Generation of collagen, fibrinogen and collagen/fibrinogen (Col/Fib) gels. Collagen gels were prepared according to the manufacturer's instructions. In brief, to prepare 1 mL of gel solution, 45 μl of 1 M NaOH (Sigma-Aldrich), 50 μl of 1 M 4-(2-hydroxyethyl)-1-piperazineethanesulfonic acid (HEPES, Sigma-Aldrich) buffer, 5 μl of sterile water, 100 μl of 10x Medium (Sigma-Aldrich) were mixed with 800 μl of collagen solution (0.5%, type 1 from bovine calfskin, Matrix Biosciences, Mörlenbach, Germany) to obtain a final collagen concentration of 4 mg/mL. The hydrogel solution was further diluted with sterile Dulbecco's phosphate buffered saline (DPBS, Sigma-Aldrich) to achieve a final concentration of 3.5 mg/mL. The gels were transferred to a custom-made PDMS mold (7 mm × 7 mm x 5 mm (length x width x height)) and allowed to fully solidify at 37 °C in a humidified atmosphere.

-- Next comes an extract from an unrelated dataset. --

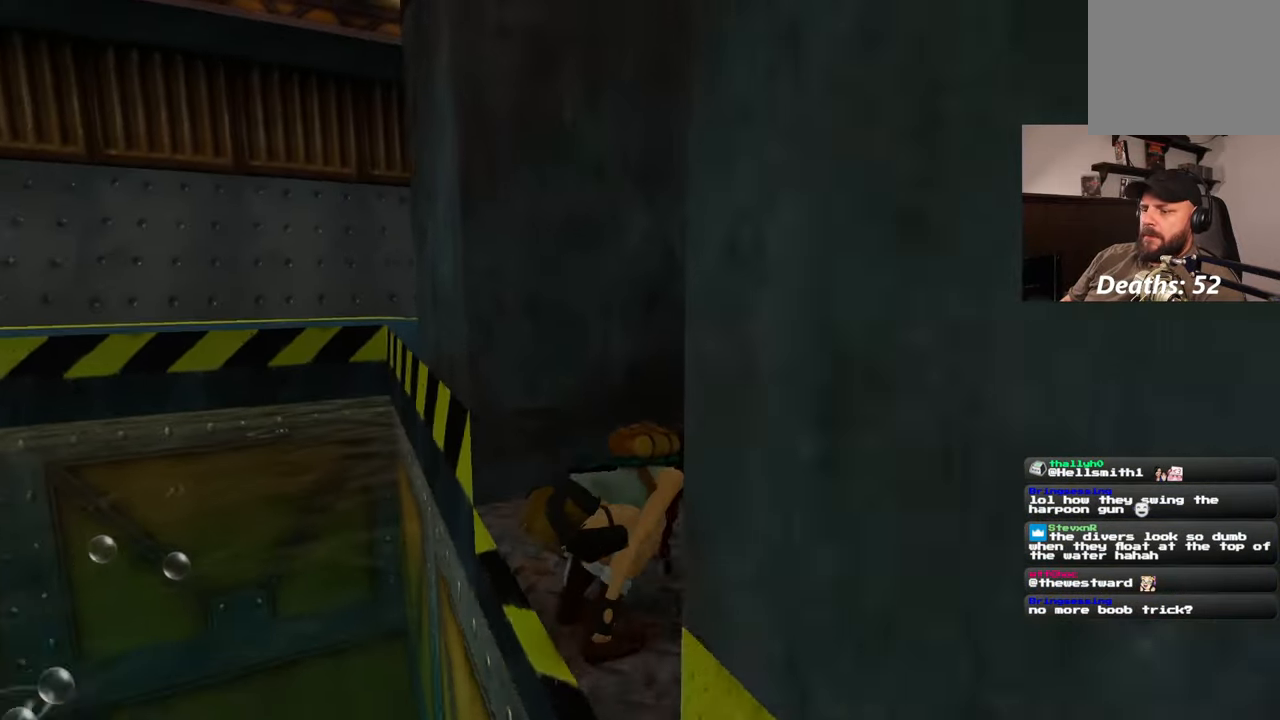
{"dt_ms": 500, "buttons": [], "left_stick": "down", "right_stick": "center", "events": [[400, "left_stick", "down"], [400, "right_stick", "center"]]}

Fibrinogen gels were prepared by dissolving fibrinogen (from bovine plasma, Type I–S, 65–85% protein (≥75% of clottable protein, Sigma-Aldrich) in warm DPBS to obtain a final concentration of 80 mg/mL. Fibrinogen was allowed to fully dissolve by incubation at 37 °C for 1 h before preparing aliquots and stored at −20 °C for further use. Similarly, thrombin (from bovine plasma, lyophilized powder, ≥ 2000 NIH units/mg protein, Sigma-Aldrich) was dissolved in DPBS to obtain a final concentration of 100U/mL. Thrombin aliquots were prepared in small volumes and stored at −20 °C. Thrombin was always thawed immediately prior to use to avoid loss of enzymatic activity and never re-frozen. To prepare fibrinogen gels, fibrinogen (80 mg/mL) was diluted to a final concentration of 10 mg/mL in warm DPBS. Next, thrombin was added in a ratio of 1:100 to achieve a thrombin centration of 1U/mL before homogenous mixing of the two components. The gel solution was transferred to custom-made PDMS molds (7 mm × 7 mm x 5 mm) and allowed to fully solidify at 37 °C in a humidified atmosphere.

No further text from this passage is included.